> _Assigned task_
Leaving out all pictures, transcribe the lines below exactly, from the first through the line containing "Schüler zu werden".

START Stored data

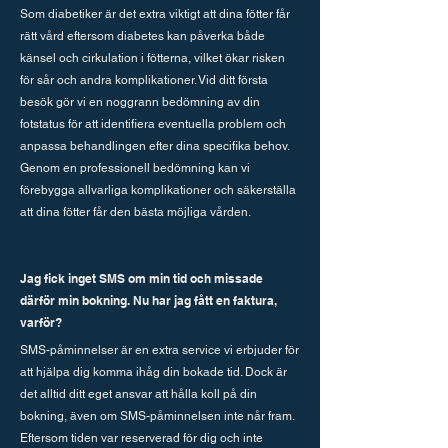
Som diabetiker är det extra viktigt att dina fötter får
rätt vård eftersom diabetes kan påverka både
känsel och cirkulation i fötterna, vilket ökar risken
för sår och andra komplikationer. Vid ditt första
besök gör vi en noggrann bedömning av din
fotstatus för att identifiera eventuella problem och
anpassa behandlingen efter dina specifika behov.
Genom en professionell bedömning kan vi
förebygga allvarliga komplikationer och säkerställa
att dina fötter får den bästa möjliga vården.
Jag fick inget SMS om min tid och missade
därför min bokning. Nu har jag fått en faktura,
varför?
SMS-påminnelser är en extra service vi erbjuder för
att hjälpa dig komma ihåg din bokade tid. Dock är
det alltid ditt eget ansvar att hålla koll på din
bokning, även om SMS-påminnelsen inte når fram.
Eftersom tiden var reserverad för dig och inte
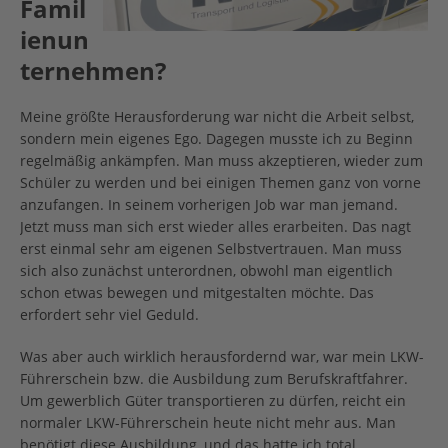
Famil
ienun
ternehmen?
Meine größte Herausforderung war nicht die Arbeit selbst,
sondern mein eigenes Ego. Dagegen musste ich zu Beginn
regelmäßig ankämpfen. Man muss akzeptieren, wieder zum
Schüler zu werden und bei einigen Themen ganz von vorne
anzufangen. In seinem vorherigen Job war man jemand.
Jetzt muss man sich erst wieder alles erarbeiten. Das nagt
erst einmal sehr am eigenen Selbstvertrauen. Man muss
sich also zunächst unterordnen, obwohl man eigentlich
schon etwas bewegen und mitgestalten möchte. Das
erfordert sehr viel Geduld.
Was aber auch wirklich herausfordernd war, war mein LKW-
Führerschein bzw. die Ausbildung zum Berufskraftfahrer.
Um gewerblich Güter transportieren zu dürfen, reicht ein
normaler LKW-Führerschein heute nicht mehr aus. Man
benötigt diese Ausbildung, und das hatte ich total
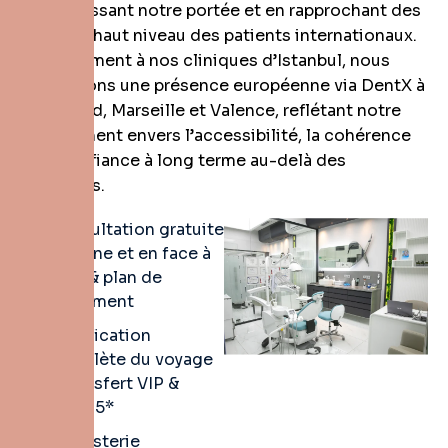
en élargissant notre portée et en rapprochant des
soins de haut niveau des patients internationaux.
Parallèlement à nos cliniques d’Istanbul, nous
maintenons une présence européenne via DentX à
Dortmund, Marseille et Valence, reflétant notre
engagement envers l’accessibilité, la cohérence
et la confiance à long terme au-delà des
frontières.
Consultation gratuite
en ligne et en face à
face & plan de
traitement
Planification
complète du voyage
+ transfert VIP &
hôtel 5*
Dentisterie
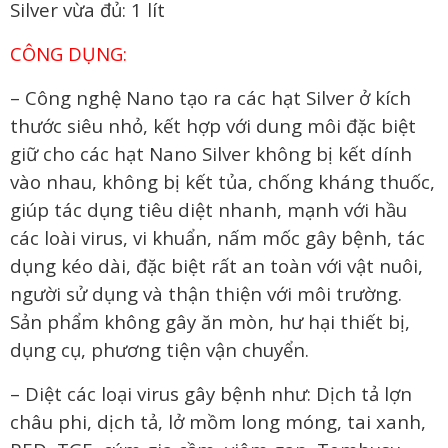
Silver vừa đủ: 1 lít
CÔNG DỤNG:
– Công nghệ Nano tạo ra các hạt Silver ở kích
thước siêu nhỏ, kết hợp với dung môi đặc biệt
giữ cho các hạt Nano Silver không bị kết dính
vào nhau, không bị kết tủa, chống kháng thuốc,
giúp tác dụng tiêu diệt nhanh, mạnh với hầu
các loài virus, vi khuẩn, nấm mốc gây bệnh, tác
dụng kéo dài, đặc biệt rất an toàn với vật nuôi,
người sử dụng và thận thiện với môi trường.
Sản phẩm không gây ăn mòn, hư hại thiết bị,
dụng cụ, phương tiện vận chuyển.
– Diệt các loại virus gây bệnh như: Dịch tả lợn
châu phi, dịch tả, lở mồm long móng, tai xanh,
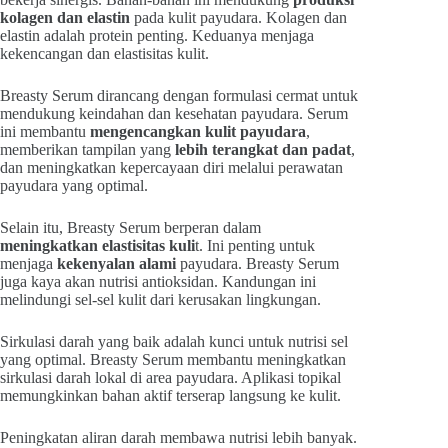
kolagen dan elastin
pada kulit payudara. Kolagen dan
elastin adalah protein penting. Keduanya menjaga
kekencangan dan elastisitas kulit.
Breasty Serum dirancang dengan formulasi cermat untuk
mendukung keindahan dan kesehatan payudara. Serum
ini membantu
mengencangkan kulit payudara
,
memberikan tampilan yang
lebih terangkat dan padat
,
dan meningkatkan kepercayaan diri melalui perawatan
payudara yang optimal.
Selain itu, Breasty Serum berperan dalam
meningkatkan elastisitas kuli
t. Ini penting untuk
menjaga
kekenyalan alami
payudara. Breasty Serum
juga kaya akan nutrisi antioksidan. Kandungan ini
melindungi sel-sel kulit dari kerusakan lingkungan.
Sirkulasi darah yang baik adalah kunci untuk nutrisi sel
yang optimal. Breasty Serum membantu meningkatkan
sirkulasi darah lokal di area payudara. Aplikasi topikal
memungkinkan bahan aktif terserap langsung ke kulit.
Peningkatan aliran darah membawa nutrisi lebih banyak.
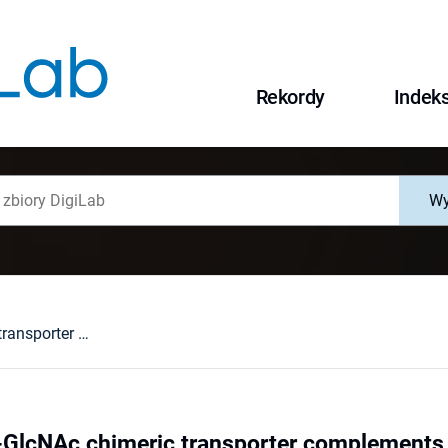
Rekordy
Indek
Wy
UDP-Gal/UDP-GlcNAc chimeric transporter complements mutation defect in mammalian cells deficient in UDP-Gal transporter
GlcNAc chimeric transporter complements 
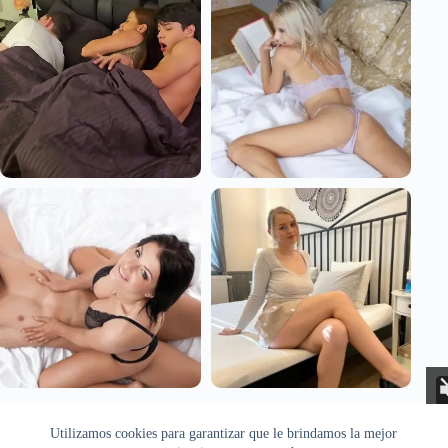
Aviso Legal
Privacidad
Cookies
Utilizamos cookies para garantizar que le brindamos la mejor
Todas las imágenes pertenecen a sus respectivos autores. Este sitio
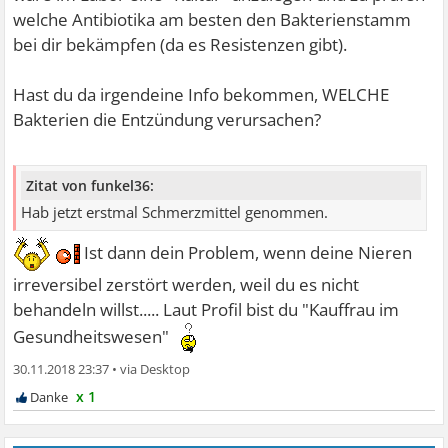
welche Antibiotika am besten den Bakterienstamm
bei dir bekämpfen (da es Resistenzen gibt).
Hast du da irgendeine Info bekommen, WELCHE
Bakterien die Entzündung verursachen?
Zitat von funkel36:
Hab jetzt erstmal Schmerzmittel genommen.
Ist dann dein Problem, wenn deine Nieren
irreversibel zerstört werden, weil du es nicht
behandeln willst..... Laut Profil bist du "Kauffrau im
Gesundheitswesen"
30.11.2018 23:37
•
x 1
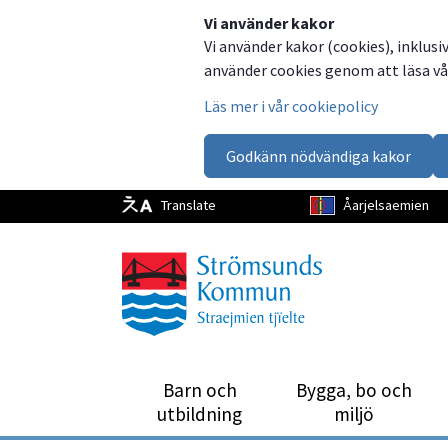
Dela
Dela
Dela
Dela
Vi använder kakor
Vi använder kakor (cookies), inklusi
på
på
på
via
använder cookies genom att läsa vår
Facebook
Twitter
LinkedIn
email
Läs mer i vår cookiepolicy
Godkänn nödvändiga kakor
Translate
Åarjelsaemien
Barn och
Bygga, bo och
utbild­ning
miljö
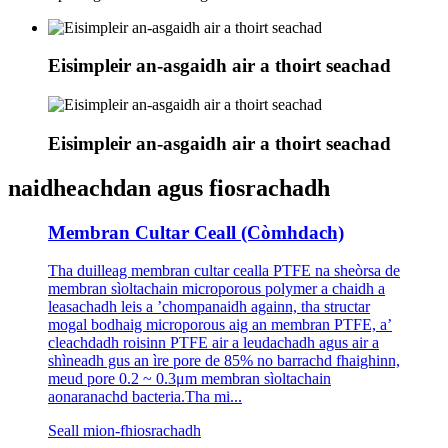
Eisimpleir an-asgaidh air a thoirt seachad
Eisimpleir an-asgaidh air a thoirt seachad
naidheachdan agus fiosrachadh
Membran Cultar Ceall (Còmhdach)
Tha duilleag membran cultar cealla PTFE na sheòrsa de
membran sìoltachain microporous polymer a chaidh a
leasachadh leis a ’chompanaidh againn, tha structar
mogal bodhaig microporous aig an membran PTFE, a’
cleachdadh roisinn PTFE air a leudachadh agus air a
shìneadh gus an ìre pore de 85% no barrachd fhaighinn,
meud pore 0.2 ~ 0.3μm membran sìoltachain
aonaranachd bacteria.Tha mi...
Seall mion-fhiosrachadh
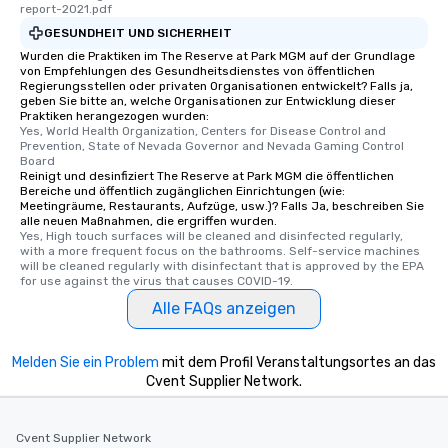
report-2021.pdf
GESUNDHEIT UND SICHERHEIT
Wurden die Praktiken im The Reserve at Park MGM auf der Grundlage
von Empfehlungen des Gesundheitsdienstes von öffentlichen
Regierungsstellen oder privaten Organisationen entwickelt? Falls ja,
geben Sie bitte an, welche Organisationen zur Entwicklung dieser
Praktiken herangezogen wurden:
Yes, World Health Organization, Centers for Disease Control and 
Prevention, State of Nevada Governor and Nevada Gaming Control 
Board
Reinigt und desinfiziert The Reserve at Park MGM die öffentlichen
Bereiche und öffentlich zugänglichen Einrichtungen (wie:
Meetingräume, Restaurants, Aufzüge, usw.)? Falls Ja, beschreiben Sie
alle neuen Maßnahmen, die ergriffen wurden.
Yes, High touch surfaces will be cleaned and disinfected regularly, 
with a more frequent focus on the bathrooms. Self-service machines 
will be cleaned regularly with disinfectant that is approved by the EPA 
for use against the virus that causes COVID-19.
Alle FAQs anzeigen
Melden Sie ein Problem
mit dem Profil Veranstaltungsortes an das
Cvent Supplier Network.
Cvent Supplier Network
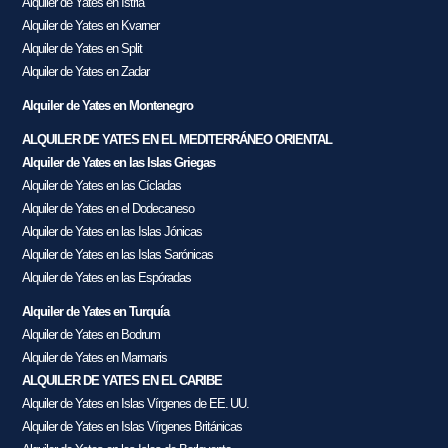
Alquiler de Yates en Istria
Alquiler de Yates en Kvarner
Alquiler de Yates en Split
Alquiler de Yates en Zadar
Alquiler de Yates en Montenegro
ALQUILER DE YATES EN EL MEDITERRÁNEO ORIENTAL
Alquiler de Yates en las Islas Griegas
Alquiler de Yates en las Cícladas
Alquiler de Yates en el Dodecaneso
Alquiler de Yates en las Islas Jónicas
Alquiler de Yates en las Islas Sarónicas
Alquiler de Yates en las Espóradas
Alquiler de Yates en Turquía
Alquiler de Yates en Bodrum
Alquiler de Yates en Marmaris
ALQUILER DE YATES EN EL CARIBE
Alquiler de Yates en Islas Vírgenes de EE. UU.
Alquiler de Yates en Islas Vírgenes Británicas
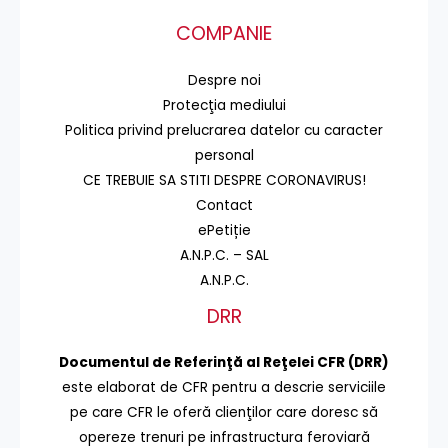
COMPANIE
Despre noi
Protecţia mediului
Politica privind prelucrarea datelor cu caracter
personal
CE TREBUIE SA STITI DESPRE CORONAVIRUS!
Contact
ePetiție
A.N.P.C. – SAL
A.N.P.C.
DRR
Documentul de Referinţă al Reţelei CFR (DRR)
este elaborat de CFR pentru a descrie serviciile
pe care CFR le oferă clienţilor care doresc să
opereze trenuri pe infrastructura feroviară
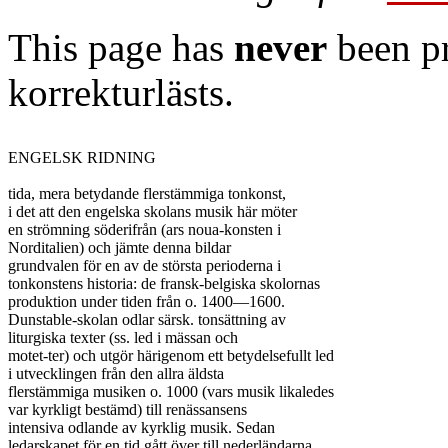
This page has
never
been pr
korrekturlästs.
ENGELSK RIDNING

tida, mera betydande flerstämmiga tonkonst,

i det att den engelska skolans musik här möter

en strömning söderifrån (ars noua-konsten i

Norditalien) och jämte denna bildar

grundvalen för en av de största perioderna i

tonkonstens historia: de fransk-belgiska skolornas

produktion under tiden från o. 1400—1600.

Dunstable-skolan odlar särsk. tonsättning av

liturgiska texter (ss. led i mässan och

motet-ter) och utgör härigenom ett betydelsefullt led

i utvecklingen från den allra äldsta

flerstämmiga musiken o. 1000 (vars musik likaledes

var kyrkligt bestämd) till renässansens

intensiva odlande av kyrklig musik. Sedan

ledarskapet för en tid gått över till nederländarna,
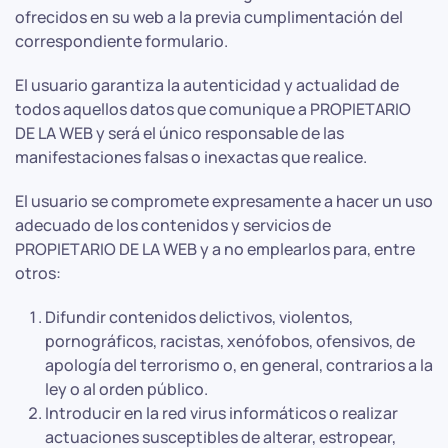
ofrecidos en su web a la previa cumplimentación del
correspondiente formulario.
El usuario garantiza la autenticidad y actualidad de
todos aquellos datos que comunique a PROPIETARIO
DE LA WEB y será el único responsable de las
manifestaciones falsas o inexactas que realice.
El usuario se compromete expresamente a hacer un uso
adecuado de los contenidos y servicios de
PROPIETARIO DE LA WEB y a no emplearlos para, entre
otros:
Difundir contenidos delictivos, violentos,
pornográficos, racistas, xenófobos, ofensivos, de
apología del terrorismo o, en general, contrarios a la
ley o al orden público.
Introducir en la red virus informáticos o realizar
actuaciones susceptibles de alterar, estropear,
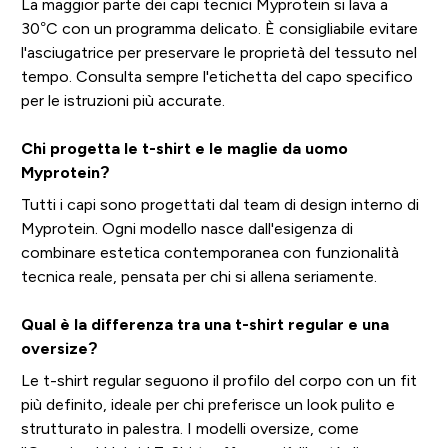
La maggior parte dei capi tecnici Myprotein si lava a
30°C con un programma delicato. È consigliabile evitare
l'asciugatrice per preservare le proprietà del tessuto nel
tempo. Consulta sempre l'etichetta del capo specifico
per le istruzioni più accurate.
Chi progetta le t-shirt e le maglie da uomo
Myprotein?
Tutti i capi sono progettati dal team di design interno di
Myprotein. Ogni modello nasce dall'esigenza di
combinare estetica contemporanea con funzionalità
tecnica reale, pensata per chi si allena seriamente.
Qual è la differenza tra una t-shirt regular e una
oversize?
Le t-shirt regular seguono il profilo del corpo con un fit
più definito, ideale per chi preferisce un look pulito e
strutturato in palestra. I modelli oversize, come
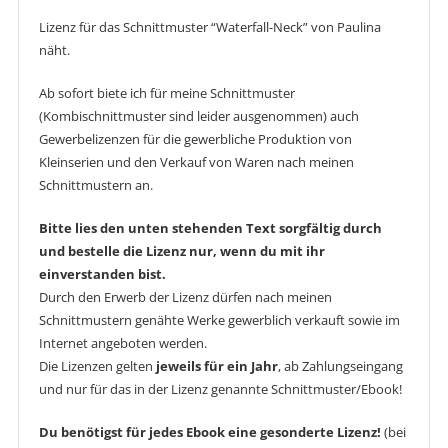
Lizenz für das Schnittmuster “Waterfall-Neck” von Paulina
näht.
Ab sofort biete ich für meine Schnittmuster
(Kombischnittmuster sind leider ausgenommen) auch
Gewerbelizenzen für die gewerbliche Produktion von
Kleinserien und den Verkauf von Waren nach meinen
Schnittmustern an.
Bitte lies den unten stehenden Text sorgfältig durch
und bestelle die Lizenz nur, wenn du mit ihr
einverstanden bist.
Durch den Erwerb der Lizenz dürfen nach meinen
Schnittmustern genähte Werke gewerblich verkauft sowie im
Internet angeboten werden.
Die Lizenzen gelten
jeweils für ein Jahr
, ab Zahlungseingang
und nur für das in der Lizenz genannte Schnittmuster/Ebook!
Du benötigst für jedes Ebook eine gesonderte Lizenz!
(bei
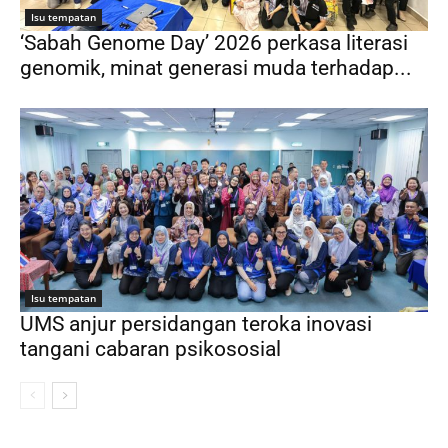
Isu tempatan
‘Sabah Genome Day’ 2026 perkasa literasi
genomik, minat generasi muda terhadap...
Isu tempatan
UMS anjur persidangan teroka inovasi
tangani cabaran psikososial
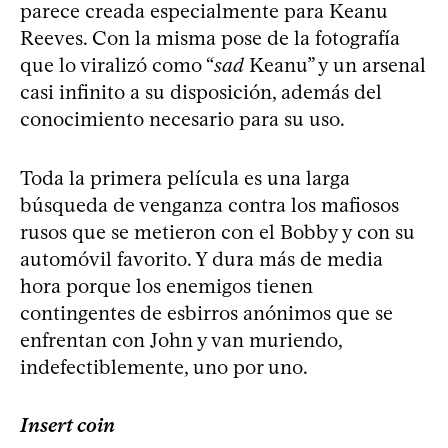
parece creada especialmente para Keanu
Reeves. Con la misma pose de la fotografía
que lo viralizó como “
sad
Keanu” y un arsenal
casi infinito a su disposición, además del
conocimiento necesario para su uso.
Toda la primera película es una larga
búsqueda de venganza contra los mafiosos
rusos que se metieron con el Bobby y con su
automóvil favorito. Y dura más de media
hora porque los enemigos tienen
contingentes de esbirros anónimos que se
enfrentan con John y van muriendo,
indefectiblemente, uno por uno.
Insert coin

END Stored data

> _Exercise response_
Som diabetiker är det extra viktigt att dina fötter får
rätt vård eftersom diabetes kan påverka både
känsel och cirkulation i fötterna, vilket ökar risken
för sår och andra komplikationer. Vid ditt första
besök gör vi en noggrann bedömning av din
fotstatus för att identifiera eventuella problem och
anpassa behandlingen efter dina specifika behov.
Genom en professionell bedömning kan vi
förebygga allvarliga komplikationer och säkerställa
att dina fötter får den bästa möjliga vården.
Jag fick inget SMS om min tid och missade
därför min bokning. Nu har jag fått en faktura,
varför?
SMS-påminnelser är en extra service vi erbjuder för
att hjälpa dig komma ihåg din bokade tid. Dock är
det alltid ditt eget ansvar att hålla koll på din
bokning, även om SMS-påminnelsen inte når fram.
Eftersom tiden var reserverad för dig och inte
Famil
ienun
ternehmen?
Meine größte Herausforderung war nicht die Arbeit selbst,
sondern mein eigenes Ego. Dagegen musste ich zu Beginn
regelmäßig ankämpfen. Man muss akzeptieren, wieder zum
Schüler zu werden und bei einigen Themen ganz von vorne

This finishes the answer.